Forescout researchers identify prominent cyberthreat trends, popular hacking groups, and evolving extortion techniques

Vedere Labs, the cybersecurity research arm of Forescout Technologies, analyze the notable cyberthreat trends evolved during 2022H1

Forescout Technologies, the global leader in automated cybersecurity, recently analysed and chronicled various the evolving complexity of the cyberthreats landscape – with ransomware being the main threat targeting most organisations nowadays. The new threat report highlights a series of observations about the most relevant activity they have seen during the 2022H1, and also the ways to bolster the current defensive strategies to account for these developments.

The report covers the three other notable cyberthreat trends also evolved during this period :

• Threat actors – We saw an almost equal split between cybercriminals and state-sponsored actor activity, with the vast majority of malicious activity perpetrated by Russian or Eastern European actors. The main targeted sectors were government and financial services.
• New malware – Significant malware families such as wipers, OT/ICS malware and botnets targeted not only IT systems but also many types of IoT devices.
• Active hacking groups – Because of the ongoing conflict in Ukraine, hundreds of hacktivists perpetrated DDoS and other types of attacks. Alongside the politically motivated activity, other large groups focusing on data exfiltration for financial gains have been active.

It also highlights the figures around the cybercriminals and state-sponsored ransomware, based on data from the Forescout Device Cloud, one of the world’s largest repositories of connected enterprise device data — including IT, OT and IoT device data — whose number of devices grows daily. The report includes the percentage of malicious requests based on the threat actor’s country of origin, which include Russia and Eastern Europe, followed by China and Pakistan.

The observed actors in the report targeted many different sectors. Government networks were targeted most often (41%), followed by financial services (28%). Both sectors have long been preferred targets for cyber activities.

Similarly, new malware – wipers, OT/ICS malware, and botnets have emerged as frequent threat actors, with several exploits for IoT devices as well as enterprise IT applications. Moreover, ZuoRAT is a recent Remote Access Trojan (RAT) that leverages exposed and vulnerable routers for initial infection, enumerates IT devices connected to the network, then uses DNS and HTTP hijacking to install other malware on the identified devices. Researchers have speculated that  is operated by a state-sponsored group because of its complexity.

The report significantly identifies the change in extortion techniques too. LAPSUS$ is a hacking group that has been active since 2021 and has breached several high-profile organizations, starting with major Brazilian governmental agencies and companies. In 2022 it moved on to global businesses such as Microsoft, Nvidia and Okta. Following a series of arrests in the UK in March, the group has been mostly silent. Other groups focusing on data extortion include RansomHouse and Karakurt. The latter is connected to the Conti ransomware gang.

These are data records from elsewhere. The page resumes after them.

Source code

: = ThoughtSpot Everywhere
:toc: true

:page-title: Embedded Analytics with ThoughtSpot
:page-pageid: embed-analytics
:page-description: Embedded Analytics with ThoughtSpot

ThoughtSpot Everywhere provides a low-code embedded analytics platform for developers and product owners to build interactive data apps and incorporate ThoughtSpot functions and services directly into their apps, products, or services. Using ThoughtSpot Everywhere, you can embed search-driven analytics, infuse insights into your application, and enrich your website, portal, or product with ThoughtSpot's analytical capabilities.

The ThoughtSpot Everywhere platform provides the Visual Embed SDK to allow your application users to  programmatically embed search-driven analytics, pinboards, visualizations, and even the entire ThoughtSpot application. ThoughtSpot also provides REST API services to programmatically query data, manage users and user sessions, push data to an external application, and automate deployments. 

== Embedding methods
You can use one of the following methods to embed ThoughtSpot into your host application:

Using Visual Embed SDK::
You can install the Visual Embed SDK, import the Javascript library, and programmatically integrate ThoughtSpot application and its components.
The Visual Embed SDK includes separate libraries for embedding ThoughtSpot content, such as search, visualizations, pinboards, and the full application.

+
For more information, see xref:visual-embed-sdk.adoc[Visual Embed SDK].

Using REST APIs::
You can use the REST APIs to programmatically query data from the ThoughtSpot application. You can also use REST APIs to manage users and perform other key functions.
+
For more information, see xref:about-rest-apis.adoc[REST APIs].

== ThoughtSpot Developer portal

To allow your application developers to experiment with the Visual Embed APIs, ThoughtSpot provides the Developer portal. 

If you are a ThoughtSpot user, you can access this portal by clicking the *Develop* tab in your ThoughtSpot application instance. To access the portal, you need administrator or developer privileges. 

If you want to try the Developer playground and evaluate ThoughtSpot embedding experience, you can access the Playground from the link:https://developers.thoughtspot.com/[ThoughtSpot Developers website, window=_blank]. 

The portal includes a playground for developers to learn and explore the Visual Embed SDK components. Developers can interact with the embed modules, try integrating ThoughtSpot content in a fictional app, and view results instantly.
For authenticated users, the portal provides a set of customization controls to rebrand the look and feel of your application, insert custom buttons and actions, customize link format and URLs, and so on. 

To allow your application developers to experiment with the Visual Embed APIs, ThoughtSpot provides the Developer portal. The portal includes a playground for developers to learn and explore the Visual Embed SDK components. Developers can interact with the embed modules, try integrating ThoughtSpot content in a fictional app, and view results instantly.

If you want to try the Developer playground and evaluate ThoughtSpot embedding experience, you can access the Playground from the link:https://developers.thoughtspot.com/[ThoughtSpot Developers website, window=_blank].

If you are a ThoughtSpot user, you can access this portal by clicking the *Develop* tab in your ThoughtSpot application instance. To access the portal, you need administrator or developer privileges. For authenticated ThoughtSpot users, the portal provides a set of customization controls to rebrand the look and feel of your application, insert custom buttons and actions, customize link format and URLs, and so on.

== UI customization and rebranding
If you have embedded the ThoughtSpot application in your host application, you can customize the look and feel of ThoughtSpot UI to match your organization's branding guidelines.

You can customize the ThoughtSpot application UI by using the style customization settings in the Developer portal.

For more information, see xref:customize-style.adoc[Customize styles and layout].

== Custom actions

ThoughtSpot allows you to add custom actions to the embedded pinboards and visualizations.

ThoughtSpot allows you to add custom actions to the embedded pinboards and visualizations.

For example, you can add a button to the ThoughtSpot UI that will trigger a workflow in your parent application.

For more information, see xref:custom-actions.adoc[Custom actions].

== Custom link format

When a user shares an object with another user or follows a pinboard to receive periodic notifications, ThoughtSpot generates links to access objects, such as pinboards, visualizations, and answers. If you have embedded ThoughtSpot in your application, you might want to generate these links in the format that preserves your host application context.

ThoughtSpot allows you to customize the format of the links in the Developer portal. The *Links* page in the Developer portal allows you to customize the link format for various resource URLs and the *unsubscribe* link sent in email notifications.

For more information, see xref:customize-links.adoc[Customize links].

The Report concludes with some suggested mitigation efforts such as segmentation of network to isolate  IT and OT, limiting network connections to only specifically allowed management and engineering workstations ; monitoring of insider threats, large data transfers and activity in dark nets to prevent or mitigate data leakage by hacktivists and data extortion groups ; using strong and unique passwords and employ multi factor authentication whenever possible to ensure that stolen credentials cannot easily be used against the organization ; following the NCSC-UK’s guide on Denial of Service attacks, which includes understanding weak points in the service, ensuring that service providers can handle resource exhaustion ; Identifying and patching vulnerable IoT devices to prevent them from being used as part of DDoS botnets ; Monitoring the traffic of IoT devices to identify those being used as part of distributed attacks.